[Exercise brief] Rewrite the lines from the start of the listing through the line containing "ativas em seus programas de saúde, promovendo", replacing "programas" with "planos" and leaving everything else unchanged.
[[ Data shown, beginning ]]
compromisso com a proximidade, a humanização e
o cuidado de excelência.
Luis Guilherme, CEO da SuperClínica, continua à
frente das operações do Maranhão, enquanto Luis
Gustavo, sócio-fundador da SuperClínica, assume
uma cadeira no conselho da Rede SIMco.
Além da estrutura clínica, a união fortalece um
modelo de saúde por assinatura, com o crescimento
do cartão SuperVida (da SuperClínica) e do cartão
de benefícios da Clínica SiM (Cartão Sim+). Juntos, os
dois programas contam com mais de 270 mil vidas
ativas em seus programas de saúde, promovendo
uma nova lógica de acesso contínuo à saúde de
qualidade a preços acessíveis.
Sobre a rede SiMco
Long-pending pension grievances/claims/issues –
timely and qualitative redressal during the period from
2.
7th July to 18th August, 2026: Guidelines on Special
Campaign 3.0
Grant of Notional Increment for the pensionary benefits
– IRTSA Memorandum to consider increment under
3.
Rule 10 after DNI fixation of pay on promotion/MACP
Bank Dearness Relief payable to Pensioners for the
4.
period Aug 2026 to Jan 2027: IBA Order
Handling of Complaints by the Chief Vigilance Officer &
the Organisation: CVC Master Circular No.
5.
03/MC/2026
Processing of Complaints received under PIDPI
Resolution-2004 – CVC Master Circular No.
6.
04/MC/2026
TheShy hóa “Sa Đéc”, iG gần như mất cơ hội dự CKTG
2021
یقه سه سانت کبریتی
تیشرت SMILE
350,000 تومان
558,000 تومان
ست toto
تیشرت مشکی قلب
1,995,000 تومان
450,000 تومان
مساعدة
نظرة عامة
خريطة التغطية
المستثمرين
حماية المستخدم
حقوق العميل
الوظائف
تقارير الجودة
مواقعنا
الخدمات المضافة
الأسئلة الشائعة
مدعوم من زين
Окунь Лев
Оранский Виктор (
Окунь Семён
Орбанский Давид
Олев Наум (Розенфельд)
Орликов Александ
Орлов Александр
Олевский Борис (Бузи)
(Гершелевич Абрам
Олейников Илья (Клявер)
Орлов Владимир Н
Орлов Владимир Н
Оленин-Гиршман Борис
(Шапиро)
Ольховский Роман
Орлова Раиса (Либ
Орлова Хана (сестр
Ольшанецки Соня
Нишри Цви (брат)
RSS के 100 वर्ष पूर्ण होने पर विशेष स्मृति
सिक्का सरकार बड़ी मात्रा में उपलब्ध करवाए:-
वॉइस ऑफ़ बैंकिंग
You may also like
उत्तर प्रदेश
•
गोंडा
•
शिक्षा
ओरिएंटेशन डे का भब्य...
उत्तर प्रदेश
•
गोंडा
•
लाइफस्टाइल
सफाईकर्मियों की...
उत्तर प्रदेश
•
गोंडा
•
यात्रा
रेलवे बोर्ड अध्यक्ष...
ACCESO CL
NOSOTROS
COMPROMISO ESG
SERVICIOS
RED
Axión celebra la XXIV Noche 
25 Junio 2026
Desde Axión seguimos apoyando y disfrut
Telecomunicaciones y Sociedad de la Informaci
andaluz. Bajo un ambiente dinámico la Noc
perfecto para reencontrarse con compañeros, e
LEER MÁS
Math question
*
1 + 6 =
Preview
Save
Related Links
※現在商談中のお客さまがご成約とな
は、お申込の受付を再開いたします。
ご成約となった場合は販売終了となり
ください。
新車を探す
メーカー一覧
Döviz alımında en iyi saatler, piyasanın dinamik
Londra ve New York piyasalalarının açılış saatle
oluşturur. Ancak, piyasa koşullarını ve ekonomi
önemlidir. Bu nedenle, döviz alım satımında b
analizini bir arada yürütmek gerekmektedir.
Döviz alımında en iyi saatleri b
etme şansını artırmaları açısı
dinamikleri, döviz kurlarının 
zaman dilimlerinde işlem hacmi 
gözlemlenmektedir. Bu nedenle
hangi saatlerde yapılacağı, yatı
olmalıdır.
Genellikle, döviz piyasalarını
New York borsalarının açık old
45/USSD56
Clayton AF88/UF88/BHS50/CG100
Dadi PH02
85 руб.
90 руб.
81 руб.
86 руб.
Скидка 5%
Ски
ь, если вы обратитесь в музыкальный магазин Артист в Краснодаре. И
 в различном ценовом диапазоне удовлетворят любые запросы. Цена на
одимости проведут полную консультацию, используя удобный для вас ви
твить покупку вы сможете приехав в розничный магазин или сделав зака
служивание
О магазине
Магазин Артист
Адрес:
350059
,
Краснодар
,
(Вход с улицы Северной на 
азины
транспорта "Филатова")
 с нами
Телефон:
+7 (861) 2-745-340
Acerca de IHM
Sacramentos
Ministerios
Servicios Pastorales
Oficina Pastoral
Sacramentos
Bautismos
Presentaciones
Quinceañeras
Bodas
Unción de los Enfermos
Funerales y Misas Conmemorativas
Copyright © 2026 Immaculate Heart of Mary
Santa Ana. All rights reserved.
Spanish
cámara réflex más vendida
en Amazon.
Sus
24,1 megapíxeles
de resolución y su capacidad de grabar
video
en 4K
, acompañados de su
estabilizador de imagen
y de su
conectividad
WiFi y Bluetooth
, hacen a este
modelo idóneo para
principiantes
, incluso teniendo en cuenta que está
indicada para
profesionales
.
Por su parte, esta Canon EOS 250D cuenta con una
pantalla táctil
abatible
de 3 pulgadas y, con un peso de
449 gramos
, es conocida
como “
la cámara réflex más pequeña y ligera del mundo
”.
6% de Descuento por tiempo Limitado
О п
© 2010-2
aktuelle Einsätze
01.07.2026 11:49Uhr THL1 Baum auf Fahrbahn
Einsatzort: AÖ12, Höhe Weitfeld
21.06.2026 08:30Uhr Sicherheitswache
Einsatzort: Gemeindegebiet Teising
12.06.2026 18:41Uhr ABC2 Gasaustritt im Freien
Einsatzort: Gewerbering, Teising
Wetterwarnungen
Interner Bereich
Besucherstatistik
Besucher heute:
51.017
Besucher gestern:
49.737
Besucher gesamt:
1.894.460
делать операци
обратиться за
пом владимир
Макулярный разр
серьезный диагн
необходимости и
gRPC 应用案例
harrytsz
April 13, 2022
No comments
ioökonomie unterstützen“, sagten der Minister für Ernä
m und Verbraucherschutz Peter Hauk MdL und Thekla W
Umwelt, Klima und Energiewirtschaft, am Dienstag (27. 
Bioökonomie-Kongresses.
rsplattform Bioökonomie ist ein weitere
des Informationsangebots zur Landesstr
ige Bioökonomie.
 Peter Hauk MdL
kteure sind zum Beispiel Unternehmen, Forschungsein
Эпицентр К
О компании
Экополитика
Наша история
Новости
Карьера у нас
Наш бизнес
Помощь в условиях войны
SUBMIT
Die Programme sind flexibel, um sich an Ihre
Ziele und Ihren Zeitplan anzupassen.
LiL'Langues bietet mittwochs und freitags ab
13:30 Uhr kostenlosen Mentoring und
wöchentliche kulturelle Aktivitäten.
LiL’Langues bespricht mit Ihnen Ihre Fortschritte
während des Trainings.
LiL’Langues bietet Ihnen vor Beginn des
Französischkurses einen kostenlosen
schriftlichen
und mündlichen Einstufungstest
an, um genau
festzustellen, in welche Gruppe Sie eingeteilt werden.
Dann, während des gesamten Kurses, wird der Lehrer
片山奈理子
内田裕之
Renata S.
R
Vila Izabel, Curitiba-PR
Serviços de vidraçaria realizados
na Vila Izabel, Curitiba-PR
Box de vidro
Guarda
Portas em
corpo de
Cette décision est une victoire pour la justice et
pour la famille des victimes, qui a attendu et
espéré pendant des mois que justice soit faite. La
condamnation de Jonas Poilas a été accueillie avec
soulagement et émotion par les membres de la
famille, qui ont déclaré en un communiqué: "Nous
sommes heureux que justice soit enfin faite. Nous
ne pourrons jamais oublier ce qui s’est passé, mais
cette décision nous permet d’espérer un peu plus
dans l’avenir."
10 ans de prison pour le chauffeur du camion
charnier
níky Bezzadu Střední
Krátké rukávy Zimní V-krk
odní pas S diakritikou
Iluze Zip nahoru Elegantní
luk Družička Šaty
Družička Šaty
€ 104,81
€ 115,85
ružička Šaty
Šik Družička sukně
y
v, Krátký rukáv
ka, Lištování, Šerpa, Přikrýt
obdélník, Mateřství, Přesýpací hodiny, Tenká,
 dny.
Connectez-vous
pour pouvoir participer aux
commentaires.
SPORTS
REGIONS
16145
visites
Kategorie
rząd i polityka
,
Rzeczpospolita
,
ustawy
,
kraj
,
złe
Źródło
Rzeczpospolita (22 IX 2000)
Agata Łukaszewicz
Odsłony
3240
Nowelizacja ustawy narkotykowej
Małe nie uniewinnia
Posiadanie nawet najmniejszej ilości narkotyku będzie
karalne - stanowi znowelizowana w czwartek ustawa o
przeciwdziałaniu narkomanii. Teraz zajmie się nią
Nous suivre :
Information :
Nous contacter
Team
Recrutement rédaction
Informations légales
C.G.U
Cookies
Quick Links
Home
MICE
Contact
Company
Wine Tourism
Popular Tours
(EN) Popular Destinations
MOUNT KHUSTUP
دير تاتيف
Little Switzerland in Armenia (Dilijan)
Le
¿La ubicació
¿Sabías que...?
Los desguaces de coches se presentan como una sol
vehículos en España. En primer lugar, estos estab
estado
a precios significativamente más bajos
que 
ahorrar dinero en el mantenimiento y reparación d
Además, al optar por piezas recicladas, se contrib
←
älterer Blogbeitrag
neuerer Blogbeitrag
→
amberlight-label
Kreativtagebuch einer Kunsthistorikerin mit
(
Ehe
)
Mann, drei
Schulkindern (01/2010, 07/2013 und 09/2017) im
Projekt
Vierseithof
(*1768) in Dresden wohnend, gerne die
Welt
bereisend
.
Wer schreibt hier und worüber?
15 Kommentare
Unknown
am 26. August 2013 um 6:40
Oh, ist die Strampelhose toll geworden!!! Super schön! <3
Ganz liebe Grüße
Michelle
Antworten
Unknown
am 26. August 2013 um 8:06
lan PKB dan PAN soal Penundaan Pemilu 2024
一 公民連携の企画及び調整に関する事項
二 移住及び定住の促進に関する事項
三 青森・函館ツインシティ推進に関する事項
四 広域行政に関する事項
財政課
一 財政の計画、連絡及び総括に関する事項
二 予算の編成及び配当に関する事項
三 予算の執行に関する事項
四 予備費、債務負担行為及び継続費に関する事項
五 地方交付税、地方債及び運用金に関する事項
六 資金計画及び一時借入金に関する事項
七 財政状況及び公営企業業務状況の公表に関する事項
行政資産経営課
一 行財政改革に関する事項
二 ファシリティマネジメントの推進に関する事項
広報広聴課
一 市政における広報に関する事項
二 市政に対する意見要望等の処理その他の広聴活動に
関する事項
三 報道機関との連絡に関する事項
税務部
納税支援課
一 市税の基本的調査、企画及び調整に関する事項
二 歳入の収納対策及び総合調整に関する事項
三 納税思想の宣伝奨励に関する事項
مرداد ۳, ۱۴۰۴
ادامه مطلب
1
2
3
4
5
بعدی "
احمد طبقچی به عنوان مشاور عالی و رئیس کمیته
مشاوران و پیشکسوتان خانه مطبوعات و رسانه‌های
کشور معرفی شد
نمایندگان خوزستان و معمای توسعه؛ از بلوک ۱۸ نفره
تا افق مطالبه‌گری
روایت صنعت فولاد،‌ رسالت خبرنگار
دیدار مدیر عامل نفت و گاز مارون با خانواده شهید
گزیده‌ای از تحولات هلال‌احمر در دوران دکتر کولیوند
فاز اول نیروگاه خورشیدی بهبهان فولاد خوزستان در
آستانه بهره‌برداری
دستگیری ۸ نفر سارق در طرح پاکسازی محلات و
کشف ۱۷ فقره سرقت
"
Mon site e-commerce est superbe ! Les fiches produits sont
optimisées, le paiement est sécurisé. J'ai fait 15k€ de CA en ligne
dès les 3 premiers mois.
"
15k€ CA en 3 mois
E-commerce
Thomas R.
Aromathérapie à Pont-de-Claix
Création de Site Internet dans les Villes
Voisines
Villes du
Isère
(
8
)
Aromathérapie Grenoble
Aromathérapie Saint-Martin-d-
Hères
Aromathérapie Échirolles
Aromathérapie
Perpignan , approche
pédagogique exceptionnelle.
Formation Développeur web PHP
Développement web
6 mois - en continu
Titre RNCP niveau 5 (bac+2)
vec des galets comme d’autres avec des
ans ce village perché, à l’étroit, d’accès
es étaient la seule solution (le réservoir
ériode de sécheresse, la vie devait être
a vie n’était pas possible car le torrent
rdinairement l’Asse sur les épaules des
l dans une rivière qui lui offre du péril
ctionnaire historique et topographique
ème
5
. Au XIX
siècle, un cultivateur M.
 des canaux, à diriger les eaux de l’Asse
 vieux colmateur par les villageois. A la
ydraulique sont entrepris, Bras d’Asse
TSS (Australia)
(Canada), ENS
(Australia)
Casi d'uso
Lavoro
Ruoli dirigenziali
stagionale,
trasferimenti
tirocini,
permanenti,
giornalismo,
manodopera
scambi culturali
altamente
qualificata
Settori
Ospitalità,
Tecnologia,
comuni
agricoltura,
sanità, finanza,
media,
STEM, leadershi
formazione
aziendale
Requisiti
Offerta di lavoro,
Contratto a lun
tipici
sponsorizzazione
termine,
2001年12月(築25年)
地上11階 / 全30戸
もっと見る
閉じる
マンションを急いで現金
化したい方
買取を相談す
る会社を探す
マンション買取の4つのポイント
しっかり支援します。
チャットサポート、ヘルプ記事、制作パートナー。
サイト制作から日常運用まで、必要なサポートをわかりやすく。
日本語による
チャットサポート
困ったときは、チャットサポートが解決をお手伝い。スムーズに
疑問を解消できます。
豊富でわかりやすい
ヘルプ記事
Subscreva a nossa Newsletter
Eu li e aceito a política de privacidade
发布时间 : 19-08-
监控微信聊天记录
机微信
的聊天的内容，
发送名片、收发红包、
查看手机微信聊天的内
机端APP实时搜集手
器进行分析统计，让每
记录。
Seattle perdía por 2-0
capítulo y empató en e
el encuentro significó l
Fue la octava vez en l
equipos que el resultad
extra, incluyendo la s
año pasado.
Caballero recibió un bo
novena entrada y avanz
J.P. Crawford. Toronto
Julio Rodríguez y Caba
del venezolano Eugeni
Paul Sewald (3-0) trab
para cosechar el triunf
[[ Data shown, end ]]
[Task response]
compromisso com a proximidade, a humanização e
o cuidado de excelência.
Luis Guilherme, CEO da SuperClínica, continua à
frente das operações do Maranhão, enquanto Luis
Gustavo, sócio-fundador da SuperClínica, assume
uma cadeira no conselho da Rede SIMco.
Além da estrutura clínica, a união fortalece um
modelo de saúde por assinatura, com o crescimento
do cartão SuperVida (da SuperClínica) e do cartão
de benefícios da Clínica SiM (Cartão Sim+). Juntos, os
dois planos contam com mais de 270 mil vidas
ativas em seus planos de saúde, promovendo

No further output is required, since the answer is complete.